After nine years of the Marvel Cinematic Universe, the slate is starting to become more diverse, showing Marvel’s strategy to develop characters organically and not rush some just for diversity purposes. A continued push for diversity in front of and behind the camera has not only been an emphasis in the superhero genre, but for Hollywood as a whole. With all of their films so far featuring white male leads, the MCU is finally moving into a position where it can better represent more people.
Highly anticipated characters like Black Panther (Chadwick Boseman) and Captain Marvel (Brie Larson) will get solo movies over the course of the next few years.
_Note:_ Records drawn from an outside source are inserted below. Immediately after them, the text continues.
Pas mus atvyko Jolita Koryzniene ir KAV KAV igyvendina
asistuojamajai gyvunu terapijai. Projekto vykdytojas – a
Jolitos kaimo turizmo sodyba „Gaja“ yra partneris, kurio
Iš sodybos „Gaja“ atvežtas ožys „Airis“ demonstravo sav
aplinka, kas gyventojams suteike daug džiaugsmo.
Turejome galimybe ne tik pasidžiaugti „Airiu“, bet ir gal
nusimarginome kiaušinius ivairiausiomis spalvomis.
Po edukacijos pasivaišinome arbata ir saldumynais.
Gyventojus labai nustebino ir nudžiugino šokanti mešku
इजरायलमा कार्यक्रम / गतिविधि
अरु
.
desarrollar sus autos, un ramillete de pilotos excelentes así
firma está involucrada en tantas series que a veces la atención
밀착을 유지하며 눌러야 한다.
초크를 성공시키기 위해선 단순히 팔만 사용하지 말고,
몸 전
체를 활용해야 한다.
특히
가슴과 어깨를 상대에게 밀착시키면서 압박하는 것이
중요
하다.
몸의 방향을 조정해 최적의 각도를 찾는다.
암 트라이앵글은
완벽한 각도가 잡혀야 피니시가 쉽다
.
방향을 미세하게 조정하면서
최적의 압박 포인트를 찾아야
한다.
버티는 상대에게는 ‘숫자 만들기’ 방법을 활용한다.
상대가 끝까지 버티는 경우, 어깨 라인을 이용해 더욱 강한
The former previously debuted in Captain America: Civil War, but both had been atop lists of characters fans wanted to see brought into the universe. They may have had to wait longer than anticipated, but Marvel wants to make sure they get them right.
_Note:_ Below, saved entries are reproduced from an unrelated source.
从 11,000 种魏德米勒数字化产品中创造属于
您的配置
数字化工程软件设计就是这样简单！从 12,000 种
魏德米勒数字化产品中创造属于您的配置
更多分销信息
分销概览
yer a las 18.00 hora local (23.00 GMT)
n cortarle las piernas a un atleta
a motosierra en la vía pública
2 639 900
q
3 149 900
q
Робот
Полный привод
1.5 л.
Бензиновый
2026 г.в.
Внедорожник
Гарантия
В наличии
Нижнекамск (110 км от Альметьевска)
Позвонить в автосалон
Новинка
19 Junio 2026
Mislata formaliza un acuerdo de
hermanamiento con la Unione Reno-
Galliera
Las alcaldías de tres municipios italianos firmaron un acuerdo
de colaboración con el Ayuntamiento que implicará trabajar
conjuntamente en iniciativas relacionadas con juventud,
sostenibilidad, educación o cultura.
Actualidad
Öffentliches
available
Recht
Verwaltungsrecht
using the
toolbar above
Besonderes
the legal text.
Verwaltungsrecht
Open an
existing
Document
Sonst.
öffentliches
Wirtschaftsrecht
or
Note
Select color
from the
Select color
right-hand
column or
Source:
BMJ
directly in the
Complex spoke to Marvel Studios executive producer Nate Moore – who served this role for Civil War and will do so again with Black Panther – and asked him about Marvel’s upcoming diversity push. He made a point to clarify that while they are thrilled to bring diverse characters to the big screen, they don’t want to rush their introductions just for that purpose.
We want to tell the best stories with the strongest developed characters and scripts that we can. Our biggest concern is that, in trying to get more characters out there, we rush something that’s not ready and we deliver something that’s not up to our standards. So it’s less about us rushing a character that’s diverse to get it out quickly and more about figuring out how to do it right.
The explanation sounds good on paper as it shows Marvel’s care for all of their characters, but specifically those that do add diversity to their lineup. With female heroes and those of color being a major minority in the genre, fans are eager to see more of them, but Marvel understands that these characters specifically need to be hits. The better these diverse films do, the more likely it is that they will see sequels, but also they can be examples for Hollywood to follow suit. We’ve seen films like Get Out and Wonder Woman be these examples this year, and the hope for Marvel is that Black Panther and Captain Marvel will be just the beginning of a diverse lineup in the years to come.
That said, this rationale still does not account for these characters taking so long to make it to the big screen, when stranger and more obscure concepts like Guardians of the Galaxy, Doctor Strange, or Ant-Man move through production at a faster rate. Yes, Moore’s explanation still adds up with them putting the emphasis on quality of the characters over how quickly they debut, but it is difficult to rationalize why diverse characters take a longer time to “get right” – unless they just don’t have a similar urgency put on them.
Thankfully, this should only be the beginning of Marvel Studios diversifying their universe. They may have even laid the groundwork already to have an incredibly diverse lineup in the future if Anthony Mackie becomes the next Captain America, Tessa Thompson’s Valkyrie is the next one to wield Mjolnir, or by putting Evangeline Lilly’s Wasp into a prominent role in a sequel and having multiple female leads in Guardians of the Galaxy Vol. 3. Plus, should Scarlett Johansson get the long rumored Black Widow film, it will only further diversify their lineup – and none of this accounts for new characters that will be introduced down the road. Either way, it is not surprising to hear this is Marvel’s approach, but it’s great to see their plan finally making it onto the screen.